═══ Provided passage

How the global 1 Percent rips off the world
An Oxfam report documents how global inequality has worsened, writes
."THE FEW at the top get richer and richer and the millions at the bottom are trapped in poverty wages."
That's the verdict from Oxfam Executive Director Winnie Byanyima based on a new report from the humanitarian group, which found that a staggering 82 percent of all wealth generated in 2017 found its way into the pockets of the richest 1 Percent around the globe.
The report, titled "Reward work, not wealth," offers a number of jaw-dropping statistics demonstrating that global inequality, already at staggering levels, is somehow getting even worse.
While the 1 Percent raked in four out of every five dollars in new wealth in 2017, the bottom 50 percent of the world's population, 3.7 billion people, got zero--absolutely none--of that new wealth.
Globally, the richest 42 people now own the same combined wealth as the poorest 3.7 billion.

══════
═══ Material provided

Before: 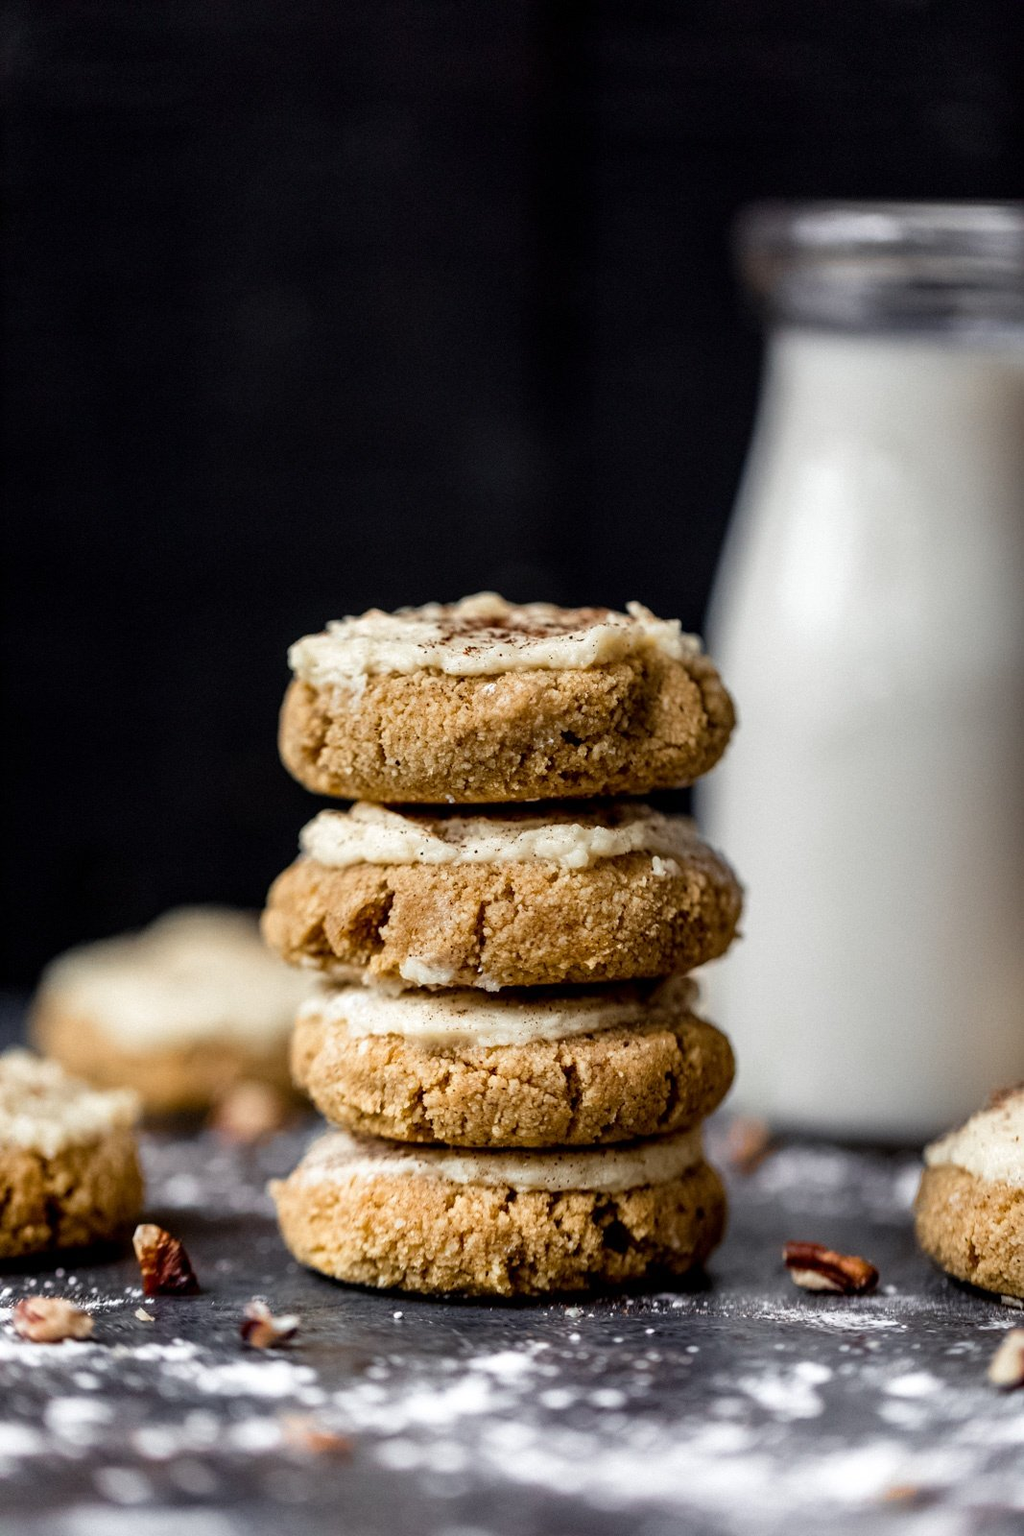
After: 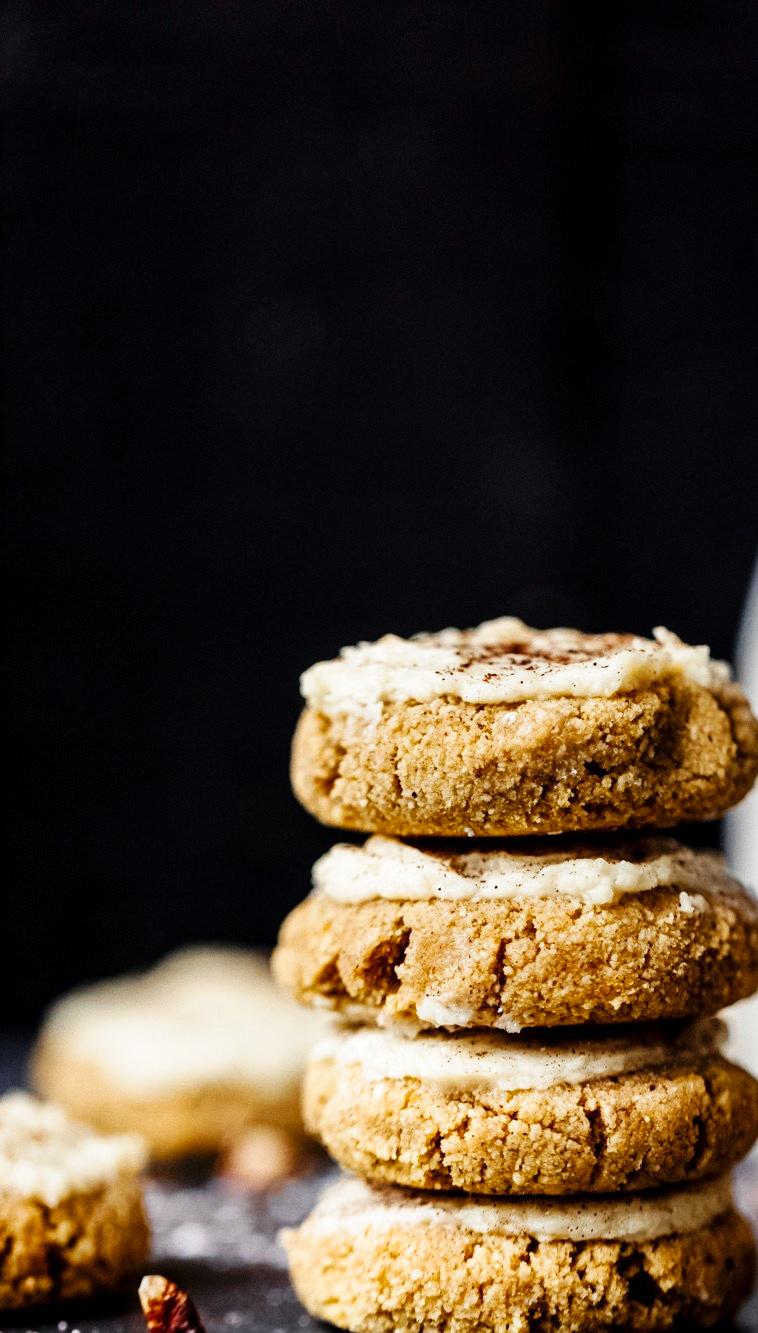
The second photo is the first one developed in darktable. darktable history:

══════

### Problem 1
According to the Oxfam article, what share of all wealth generated in 2017 went to the richest 1 Percent?
### Problem 2
Please retype the part of the Oxfam article starting with "The report, titled" and going on through "poorest 3.7 billion.".

### Worked solution 1
82 percent

### Worked solution 2
The report, titled "Reward work, not wealth," offers a number of jaw-dropping statistics demonstrating that global inequality, already at staggering levels, is somehow getting even worse.
While the 1 Percent raked in four out of every five dollars in new wealth in 2017, the bottom 50 percent of the world's population, 3.7 billion people, got zero--absolutely none--of that new wealth.
Globally, the richest 42 people now own the same combined wealth as the poorest 3.7 billion.